Aziz Abi niye Sivas’a gitti? Ömrünü yetim, kimsesiz çocuklara niye verdiyse o yüzden gitti. Aziz Abi yakılmayı hak edecek ne yaptı bu ülkeye? Ölmeden bir saat önce bile, ömrünü verdiği kimsesiz çocukların nasıl daha rahat yaşayacaklarını ve gelecekte onlara daha iyi neler sunabileceğini düşündüğüne adım gibi eminim.

Emeğe, masumiyete ve inceliğe yer kalmadı ülkemde.

Sevdiğimizin beline sarılıp umutla yürüdüğümüz sokaklardan, geceyarıları tekinsiz saatlerde, sorgusuz sualsiz götürüldüğümüz işkencehanelere düştük. Haziran günlerinde, içlerinin olanca ateşiyle sokaklara çıkan oğullarımızın, kızlarımızın üzerine, tüm nefret ve silahlarıyla saldırdılar, tekmelediler, vurdular, öldürdüler.

AZİZ BEY…

Soğuk bir aralık günü… Ortalıkta hiç kimse yok. Her zaman neşeli çocuk sesleriyle dolu bahçede, sabahki kardan artakalan beyazlığa saklanmış içli bir sessizlik var.
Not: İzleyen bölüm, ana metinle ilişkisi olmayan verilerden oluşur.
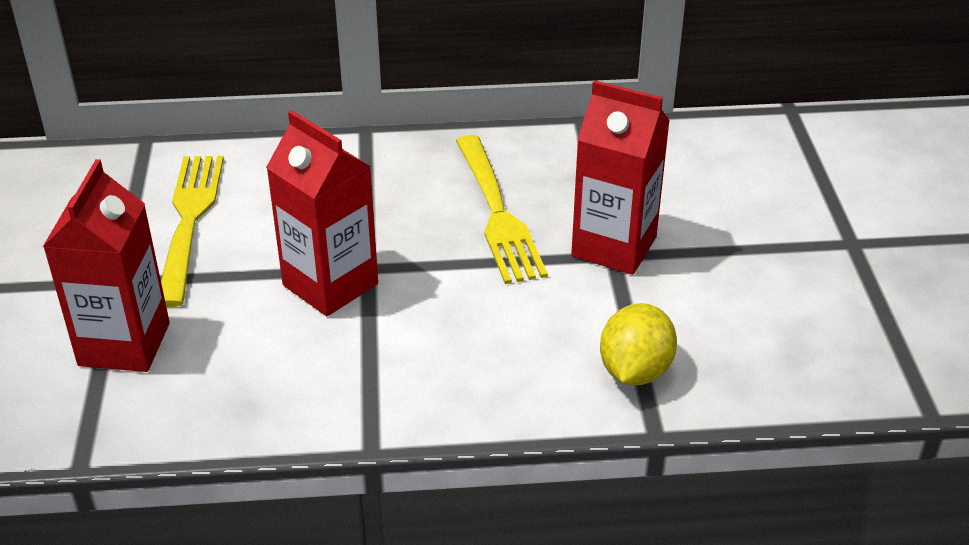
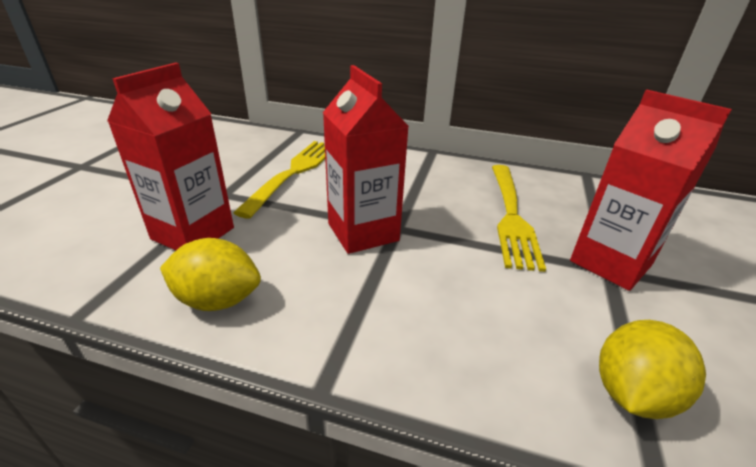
camera: 20 degrees right, 5 degrees down
none -> yellow lemon [160,238,261,311]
Bahçenin bittiği yerdeki yeni bina inşaatı hemen fark ediliyor.

Arabamızı bahçenin girişine bıraktık ve yürümeye başladık. Çok geçmeden dokuz on yaşlarında esmer ince yüzlü bir çocuk, sakin adımlarla geldi karşımıza durdu.

“Hoş geldiniz!”

‘’Aziz Bey’e geldik oğlum, nerede kendisi?”

“Aziz Dede inşaatta, gelin götüreyim sizi…”

Sıvasız merdivenleri tırmanarak küçük bir odanın kapısında durduk. Çocuk, odanın kapısını açarak hemen pencerenin önündeki divana doğru yürüdü. Hafifçe eğilerek, “Dede, dede” diye seslendi. İnce bir battaniyenin altına kıvrılmış el kadar bir gövde kıpırdadı önce ve yavaşça toplandı. Üzerinde eski, kolsuz bir hırka ve ayağında eprimiş bir eşofmanla, bitmemiş bir inşaatın karanlık odasındaki uykusundan kaldırdığımız adam Aziz Nesin’di.

Aziz Bey, gözlerini karanlığa alıştırmaya çalışarak bir müddet baktı bize.